Not unexpectedly, questions of embodiment and connections with the mind and the brain constitute the most extensive section of the Proceedings; many incorporating simultaneously the other Proceedings themes in their discussions. Investigations into embodied cognition and practices from visual artists’ perspectives invite comparisons with dancerly explorations of connecting mind and body, further embedding transdisciplinary concepts. Notions of identity, becoming, stillness, sensory awareness, liminality, embodied knowing, kinaesthetic empathy, somatic and therapeutic practices all find a place in this section, opening up our understandings of mind/body connections in relation to creative arts practices and allowing us to gain insights into related and contrasting mind/body pathways.
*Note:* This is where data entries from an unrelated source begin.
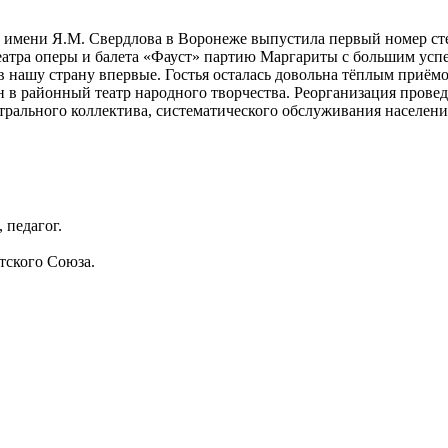
а имени Я.М. Свердлова в Воронеже выпустила первый номер ст
театра оперы и балета «Фауст» партию Маргариты с большим ус
 нашу страну впервые. Гостья осталась довольна тёплым приём
 в районный театр народного творчества. Реорганизация прове
рального коллектива, систематического обслуживания населени
 педагог.
етского Союза.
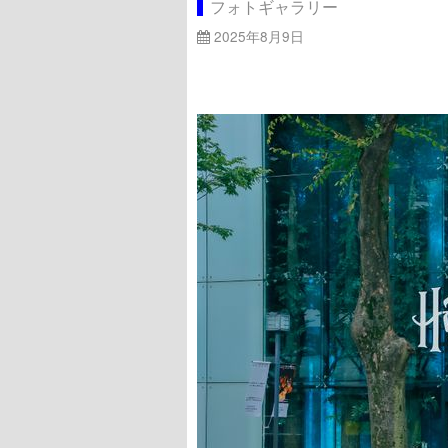
フォトギャラリー
2025年8月9日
How the mind/body works in pedagogy and theory is also explored in this section, which has parallels with papers in re-thinking the way we teach/make dance in terms of espousing knowing-in-action, reflective processes and accepting the holistic premise that dance ‘literacy’ encompasses dancing, teaching and scholarship, from a child’s earliest dance experiences through to adulthood and beyond. We welcome two papers which deal with clinical health and that assist our understanding of sources of physical problems leading to dance injuries as well as how arts-based practices can inform and be informed by therapeutic practices.
Within this section is a grouped set of seven papers under the sub-title of ‘Dance and Cognition’, led by Catherine Stevens. These papers form an ongoing investigation as part of an Australian Research Council grant into the latest research in this area. Revealing how dance and science can inform each other, these papers provide perspectives on the Global Summit themes from the viewpoints of dance, humanities, psychology, neuroscience, and cognitive science.
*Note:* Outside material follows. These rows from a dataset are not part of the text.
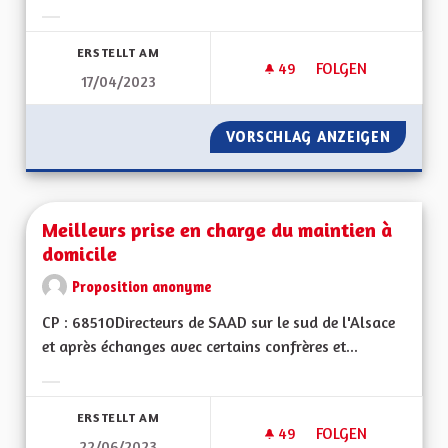
Ergebnisse nach Kategorie filtern:
ERSTELLT AM
49
49 FOLLOWER
FOLGEN
17/04/2023
METTRE EN PLACE 
VORSCHLAG ANZEIGEN
METTRE
Meilleurs prise en charge du maintien à
domicile
Proposition anonyme
CP : 68510Directeurs de SAAD sur le sud de l'Alsace
et après échanges avec certains confrères et...
Ergebnisse nach Kategorie filtern:
ERSTELLT AM
49
49 FOLLOWER
FOLGEN
22/06/2023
This section explores neuroaesthetics, how software can effectively contribute to dancers’ creative decisions, how the brain engages in watching and evaluating dance and what that tells us about novice and expert observers’ experiences. These scientific approaches dialogue with case studies of somatic approaches in developing an effective youth dance project experience and the mind/bodily engagement through improvisation to create meaning in dance.